IN recent years big weapons have dominated Washington's defense budget debate. From the Strategic Defense Initiative (SDI), to the B-2 bomber, to the Seawolf submarine, expensive new systems always seem to become symbols of a larger struggle for priority-setting power between a Democratic-controlled Congress and the Republican White House.
With the annual defense budget exercise swinging into full gear, it appears that, this year, Congress may have a larger-than-usual say in the future of big-ticket items. This doesn't necessarily mean less money for all these systems. No longer are lawmakers just trying to scale back administration defense requests. With jobs on the line during economic tough times, they are finding that, in some cases, it is easier to add than subtract.
That doesn't mean the old standby headline of "Congress, White House in Defense Budget Clash" won't apply. Administration officials are still complaining bitterly about how defense money is being moved around. Congressional efforts "put money back into the budget for things we don't need and take money out of the budget for things that we do need," said Pentagon spokesman Pete Williams last week.
So far, the Seawolf sub is the most famous case in point. Throughout the late 1980s there were mild attempts in both the Senate and House Armed Services committees to kill off the Seawolf as unnecessary and, at $1 billion a copy, extremely expensive.
But when the Department of Defense earlier this year proposed ending Seawolf production due to budget pressure and the end of the cold war, Connecticut lawmakers cried foul. The attack subs are built at the Electric Boat Division of General Dynamics Corporation in Groton, and loss of Seawolf means loss of thousands of jobs throughout nearby communities.
The Pentagon wants to give back money already approved for construction of two Seawolves this year, but both House and Senate have voted so-called recision bills that would force the Navy to build the boats. Maintenance of US sub-building capability is crucial, according to backers of the move.
Less noticed is the fact that both House and Senate recision bills would restore funds for at least two other programs the Pentagon doesn't want: upgrades for the M-1 tank and the F-14 aircraft. In recent years the Long Island-built F-14 upgrade in particular has had more than nine lives, with the New York delegation doing everything it can to keep the plane breathing.
Money to pay for these changes would be taken from administration favorites: the B-2 bomber and SDI.
A final recision bill has yet to be drawn up, and Mr. Williams said that "if the legislation were to pass in its current form, the president's senior advisers would recommend a veto."
The recision bills, however, aren't the main pieces of defense legislation now facing Congress. The annual authorization legislation, which outlines defense plans for 1993, outweighs them in significance.
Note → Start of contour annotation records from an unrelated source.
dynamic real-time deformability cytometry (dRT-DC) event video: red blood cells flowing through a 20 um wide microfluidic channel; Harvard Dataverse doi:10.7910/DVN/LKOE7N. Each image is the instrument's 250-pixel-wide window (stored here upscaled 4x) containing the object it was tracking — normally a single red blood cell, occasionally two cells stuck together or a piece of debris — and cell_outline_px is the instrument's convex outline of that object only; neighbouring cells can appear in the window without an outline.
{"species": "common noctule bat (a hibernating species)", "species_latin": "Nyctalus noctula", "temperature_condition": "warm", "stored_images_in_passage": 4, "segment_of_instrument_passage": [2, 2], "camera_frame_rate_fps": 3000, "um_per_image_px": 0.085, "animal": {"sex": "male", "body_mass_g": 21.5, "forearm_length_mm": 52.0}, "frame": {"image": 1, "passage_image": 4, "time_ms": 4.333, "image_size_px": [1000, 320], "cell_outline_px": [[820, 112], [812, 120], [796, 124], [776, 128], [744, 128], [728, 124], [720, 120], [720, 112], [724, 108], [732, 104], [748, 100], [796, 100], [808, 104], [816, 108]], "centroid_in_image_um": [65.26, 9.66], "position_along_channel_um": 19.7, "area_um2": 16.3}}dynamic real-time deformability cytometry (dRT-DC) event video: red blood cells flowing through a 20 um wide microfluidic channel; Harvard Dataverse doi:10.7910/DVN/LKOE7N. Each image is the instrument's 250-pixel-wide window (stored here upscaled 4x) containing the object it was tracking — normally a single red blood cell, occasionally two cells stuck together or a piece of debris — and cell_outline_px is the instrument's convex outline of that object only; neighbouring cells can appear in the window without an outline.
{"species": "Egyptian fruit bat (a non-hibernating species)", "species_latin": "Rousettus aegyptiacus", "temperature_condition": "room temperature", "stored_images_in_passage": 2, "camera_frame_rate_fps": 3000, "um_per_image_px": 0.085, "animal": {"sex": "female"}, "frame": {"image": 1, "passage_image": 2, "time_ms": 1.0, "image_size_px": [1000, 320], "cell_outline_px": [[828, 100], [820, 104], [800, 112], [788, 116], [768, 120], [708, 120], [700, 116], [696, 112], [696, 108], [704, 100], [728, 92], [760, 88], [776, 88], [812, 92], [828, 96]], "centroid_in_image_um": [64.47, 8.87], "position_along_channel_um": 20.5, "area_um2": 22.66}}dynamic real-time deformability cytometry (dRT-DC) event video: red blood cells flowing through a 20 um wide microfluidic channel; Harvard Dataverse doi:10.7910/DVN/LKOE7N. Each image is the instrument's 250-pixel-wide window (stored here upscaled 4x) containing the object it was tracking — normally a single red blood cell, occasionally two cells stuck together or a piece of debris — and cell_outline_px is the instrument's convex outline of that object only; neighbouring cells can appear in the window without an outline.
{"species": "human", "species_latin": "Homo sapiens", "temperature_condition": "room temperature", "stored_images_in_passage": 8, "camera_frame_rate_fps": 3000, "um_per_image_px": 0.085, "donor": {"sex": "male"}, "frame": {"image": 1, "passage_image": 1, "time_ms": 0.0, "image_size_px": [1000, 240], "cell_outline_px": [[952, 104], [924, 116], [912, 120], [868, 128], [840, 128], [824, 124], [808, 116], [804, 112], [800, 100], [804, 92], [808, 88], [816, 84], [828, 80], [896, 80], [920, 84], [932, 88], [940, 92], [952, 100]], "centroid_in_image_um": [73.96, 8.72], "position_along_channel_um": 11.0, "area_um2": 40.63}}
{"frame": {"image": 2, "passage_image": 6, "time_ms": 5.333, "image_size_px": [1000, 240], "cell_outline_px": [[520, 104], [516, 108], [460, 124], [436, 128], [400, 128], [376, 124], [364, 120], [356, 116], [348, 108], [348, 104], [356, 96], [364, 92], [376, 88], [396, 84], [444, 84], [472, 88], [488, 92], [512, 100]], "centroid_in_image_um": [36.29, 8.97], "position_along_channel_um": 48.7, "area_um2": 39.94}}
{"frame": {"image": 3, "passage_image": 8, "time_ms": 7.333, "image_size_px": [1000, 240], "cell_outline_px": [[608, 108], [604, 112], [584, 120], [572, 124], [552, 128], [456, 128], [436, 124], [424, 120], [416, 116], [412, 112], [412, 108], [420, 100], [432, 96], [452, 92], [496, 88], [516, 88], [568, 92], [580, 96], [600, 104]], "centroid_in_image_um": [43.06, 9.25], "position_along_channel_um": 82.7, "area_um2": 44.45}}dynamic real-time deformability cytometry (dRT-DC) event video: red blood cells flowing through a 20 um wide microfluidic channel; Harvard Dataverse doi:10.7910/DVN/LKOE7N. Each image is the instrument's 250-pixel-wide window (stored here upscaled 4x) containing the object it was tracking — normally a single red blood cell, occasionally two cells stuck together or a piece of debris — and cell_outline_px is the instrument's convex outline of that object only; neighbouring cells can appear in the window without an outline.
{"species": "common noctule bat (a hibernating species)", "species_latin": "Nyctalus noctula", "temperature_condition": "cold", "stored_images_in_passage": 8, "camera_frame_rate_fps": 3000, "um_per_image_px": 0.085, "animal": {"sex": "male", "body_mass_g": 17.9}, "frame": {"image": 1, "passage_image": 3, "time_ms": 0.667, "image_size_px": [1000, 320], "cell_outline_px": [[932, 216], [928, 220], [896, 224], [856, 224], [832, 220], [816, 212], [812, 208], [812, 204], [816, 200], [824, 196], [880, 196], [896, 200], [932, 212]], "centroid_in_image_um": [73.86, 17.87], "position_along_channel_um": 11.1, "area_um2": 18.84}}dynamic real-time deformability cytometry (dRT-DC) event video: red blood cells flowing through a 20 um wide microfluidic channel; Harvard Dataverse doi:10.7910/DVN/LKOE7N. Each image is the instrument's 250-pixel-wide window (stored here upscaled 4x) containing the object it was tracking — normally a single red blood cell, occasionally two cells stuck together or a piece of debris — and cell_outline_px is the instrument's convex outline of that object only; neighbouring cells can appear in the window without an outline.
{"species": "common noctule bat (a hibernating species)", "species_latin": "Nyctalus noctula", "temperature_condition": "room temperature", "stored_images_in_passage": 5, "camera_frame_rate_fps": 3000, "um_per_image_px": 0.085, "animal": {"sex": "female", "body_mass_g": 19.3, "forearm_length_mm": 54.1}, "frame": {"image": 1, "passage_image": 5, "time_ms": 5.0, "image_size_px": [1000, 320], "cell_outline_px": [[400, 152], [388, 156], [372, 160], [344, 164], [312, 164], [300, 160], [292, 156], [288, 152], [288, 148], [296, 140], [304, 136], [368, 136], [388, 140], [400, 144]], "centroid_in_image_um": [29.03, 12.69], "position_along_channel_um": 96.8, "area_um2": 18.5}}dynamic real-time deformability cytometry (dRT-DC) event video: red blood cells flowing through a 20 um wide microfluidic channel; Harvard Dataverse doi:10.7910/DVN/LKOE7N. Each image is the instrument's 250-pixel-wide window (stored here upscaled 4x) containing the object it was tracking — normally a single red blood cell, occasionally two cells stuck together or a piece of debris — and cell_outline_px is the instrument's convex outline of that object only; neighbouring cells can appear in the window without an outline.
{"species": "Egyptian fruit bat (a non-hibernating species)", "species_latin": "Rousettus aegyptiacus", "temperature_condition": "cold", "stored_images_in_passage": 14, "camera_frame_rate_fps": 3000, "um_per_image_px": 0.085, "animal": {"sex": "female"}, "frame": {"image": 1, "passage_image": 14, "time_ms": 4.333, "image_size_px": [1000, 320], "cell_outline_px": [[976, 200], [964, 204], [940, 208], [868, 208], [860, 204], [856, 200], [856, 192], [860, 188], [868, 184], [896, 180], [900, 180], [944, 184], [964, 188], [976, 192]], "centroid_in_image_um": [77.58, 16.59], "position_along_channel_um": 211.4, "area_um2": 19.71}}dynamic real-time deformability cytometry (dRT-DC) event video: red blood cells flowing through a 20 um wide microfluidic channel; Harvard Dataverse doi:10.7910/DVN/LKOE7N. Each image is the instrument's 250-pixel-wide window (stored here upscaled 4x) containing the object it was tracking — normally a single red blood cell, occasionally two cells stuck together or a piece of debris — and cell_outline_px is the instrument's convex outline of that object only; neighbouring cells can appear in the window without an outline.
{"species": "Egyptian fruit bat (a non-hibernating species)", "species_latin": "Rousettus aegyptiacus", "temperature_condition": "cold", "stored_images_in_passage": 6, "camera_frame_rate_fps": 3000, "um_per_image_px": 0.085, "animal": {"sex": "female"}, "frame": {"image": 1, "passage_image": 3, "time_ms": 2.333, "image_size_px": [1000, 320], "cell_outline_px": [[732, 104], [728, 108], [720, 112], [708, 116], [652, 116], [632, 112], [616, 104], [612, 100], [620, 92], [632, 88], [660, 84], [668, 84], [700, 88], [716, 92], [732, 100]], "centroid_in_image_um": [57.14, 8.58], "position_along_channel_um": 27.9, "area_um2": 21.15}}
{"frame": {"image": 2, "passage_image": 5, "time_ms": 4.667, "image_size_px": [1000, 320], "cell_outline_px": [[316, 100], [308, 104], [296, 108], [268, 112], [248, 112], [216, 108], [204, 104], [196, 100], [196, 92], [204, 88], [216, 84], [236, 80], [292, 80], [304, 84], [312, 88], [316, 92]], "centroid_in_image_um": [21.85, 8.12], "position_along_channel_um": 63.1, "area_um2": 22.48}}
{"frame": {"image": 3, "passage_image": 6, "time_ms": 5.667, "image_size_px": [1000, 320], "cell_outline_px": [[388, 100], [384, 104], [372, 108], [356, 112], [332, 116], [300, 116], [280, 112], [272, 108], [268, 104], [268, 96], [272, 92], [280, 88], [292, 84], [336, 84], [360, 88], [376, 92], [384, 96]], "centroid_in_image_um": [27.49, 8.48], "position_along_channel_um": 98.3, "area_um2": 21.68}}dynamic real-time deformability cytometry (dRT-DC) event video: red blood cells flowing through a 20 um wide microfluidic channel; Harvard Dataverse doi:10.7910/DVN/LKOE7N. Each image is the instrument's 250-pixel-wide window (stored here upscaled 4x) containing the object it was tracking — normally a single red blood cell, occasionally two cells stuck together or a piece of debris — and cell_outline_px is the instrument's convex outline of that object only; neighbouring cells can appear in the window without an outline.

With the House Armed Services Committee scheduled to draw up its version of the authorization bill this week, it's high defense season on Capitol Hill. Big-ticket items face big-ticket changes in this forum, too.
For one thing, the chairman of the House panel, Rep. Les Aspin (D) of Wisconsin, says he wants to put his own stamp on how the Defense Department buys aircraft. With the support of Republicans on the committee, Mr. Aspin is proposing to increase emphasis on the Navy's next-generation attack plane - the AX - at the expense of fighter aircraft development.
The AX budget for 1993 would increase from the $160 million requested by the White House to $725 million under the Aspin plan. At the same time, funds for developing the next-generation Air Force fighter, the F-22, would be trimmed by $200 million. The $1 billion requested by the Navy to build an upgraded F/A-18 would be slashed in half.
The experience of the Gulf war showed that long-range attack aircraft will be one of the US military's most crucial future requirements, according to Aspin. "In particular, the Navy needs a more capable aircraft to perform the deep-strike mission from its carriers," says a committee report on the move.
Meanwhile, SDI is sure to undergo fundamental change. Plans for stationing SDI weapons in space will be deemphasized more than ever. SDI director Henry Cooper told members of Congress last week that, in response to their criticism, he was shifting a further $2.6 billion from space weapons to ground-based weapons development accounts.
One result of this reorientation is that work on the exotic X-ray laser, a nuclear-powered device that proponents once claimed might be able to shoot down hundreds of missiles by itself, has been quietly stopped. As for the B-2, Congress may well go along with an administration request for $2.7 billion to buy four last production bombers.